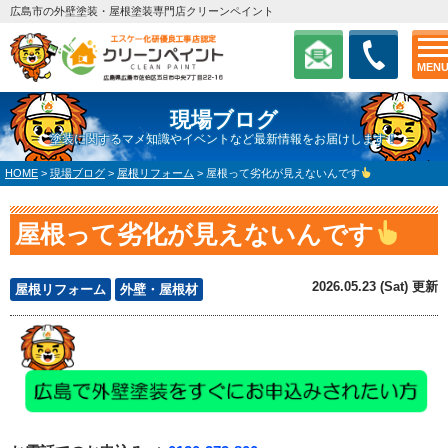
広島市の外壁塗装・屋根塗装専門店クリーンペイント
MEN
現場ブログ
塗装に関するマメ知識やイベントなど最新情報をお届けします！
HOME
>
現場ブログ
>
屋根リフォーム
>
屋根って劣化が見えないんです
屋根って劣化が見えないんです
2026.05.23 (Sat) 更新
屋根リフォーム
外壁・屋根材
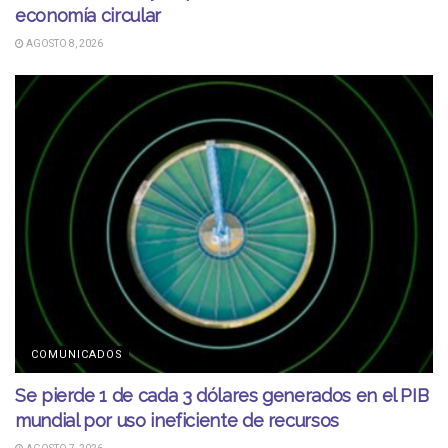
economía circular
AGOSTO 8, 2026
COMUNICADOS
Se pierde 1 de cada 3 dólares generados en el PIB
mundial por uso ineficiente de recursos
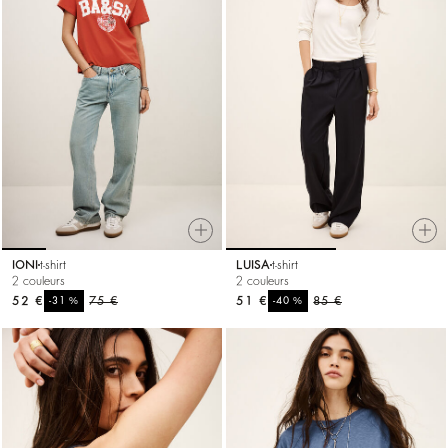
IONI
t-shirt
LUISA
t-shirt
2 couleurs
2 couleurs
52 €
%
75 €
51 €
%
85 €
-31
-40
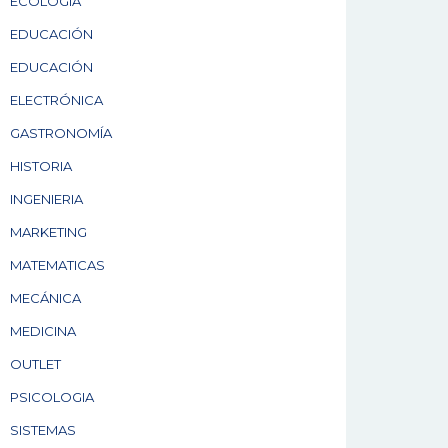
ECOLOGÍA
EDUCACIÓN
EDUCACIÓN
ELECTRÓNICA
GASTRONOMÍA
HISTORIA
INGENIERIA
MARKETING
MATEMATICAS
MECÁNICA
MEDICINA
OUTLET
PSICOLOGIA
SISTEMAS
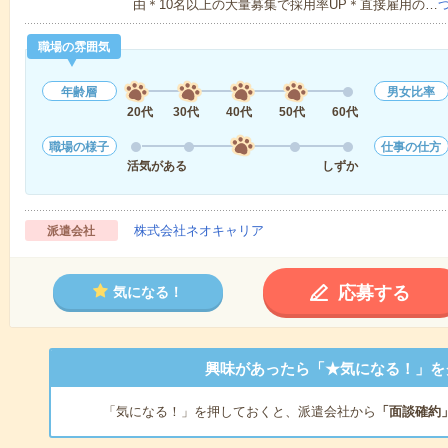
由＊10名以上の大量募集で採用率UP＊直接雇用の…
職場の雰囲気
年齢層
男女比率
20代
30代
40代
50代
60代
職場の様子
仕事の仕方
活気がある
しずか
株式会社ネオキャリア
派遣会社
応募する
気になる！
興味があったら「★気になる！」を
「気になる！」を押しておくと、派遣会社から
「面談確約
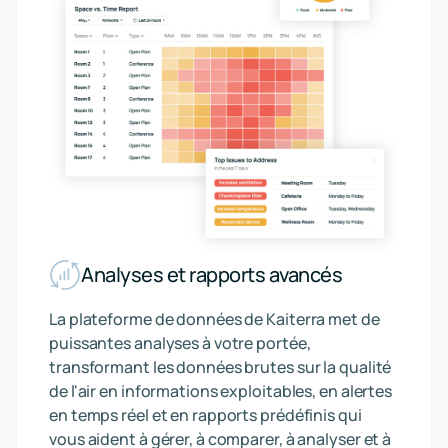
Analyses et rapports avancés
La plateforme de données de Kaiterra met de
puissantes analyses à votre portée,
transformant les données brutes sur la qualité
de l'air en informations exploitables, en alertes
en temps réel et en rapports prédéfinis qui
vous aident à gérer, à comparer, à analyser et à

...

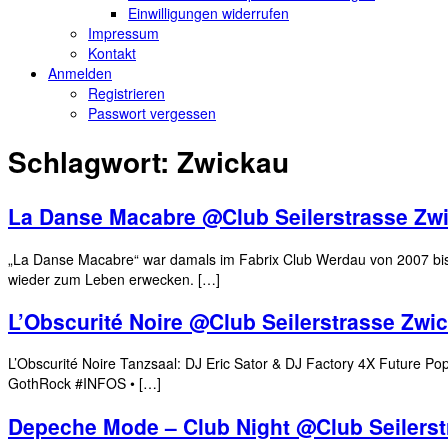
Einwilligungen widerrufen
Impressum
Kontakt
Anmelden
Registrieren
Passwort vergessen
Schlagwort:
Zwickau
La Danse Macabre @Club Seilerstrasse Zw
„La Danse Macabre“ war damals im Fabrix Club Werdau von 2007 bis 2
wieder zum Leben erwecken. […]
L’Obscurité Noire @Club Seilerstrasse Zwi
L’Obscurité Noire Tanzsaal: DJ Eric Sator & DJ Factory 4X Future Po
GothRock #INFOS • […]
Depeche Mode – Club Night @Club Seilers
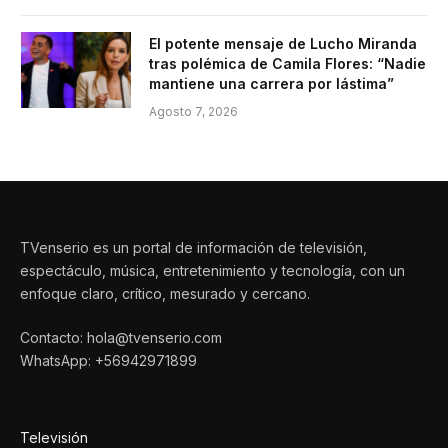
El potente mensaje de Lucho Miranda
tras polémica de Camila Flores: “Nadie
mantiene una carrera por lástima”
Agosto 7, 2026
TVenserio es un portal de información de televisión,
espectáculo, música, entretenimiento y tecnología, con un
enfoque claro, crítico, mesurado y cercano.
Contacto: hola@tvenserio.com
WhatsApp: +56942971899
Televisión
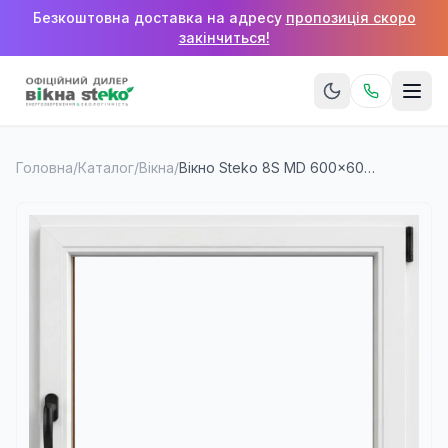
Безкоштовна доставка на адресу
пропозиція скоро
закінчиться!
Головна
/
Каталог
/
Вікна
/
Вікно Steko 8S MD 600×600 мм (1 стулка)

## WORK ITEM
Copy each line of the records that has "Noire" in it.

## RESPONSE AREA
L’Obscurité Noire @Club Seilerstrasse Zwi
L’Obscurité Noire Tanzsaal: DJ Eric Sator & DJ Factory 4X Future Po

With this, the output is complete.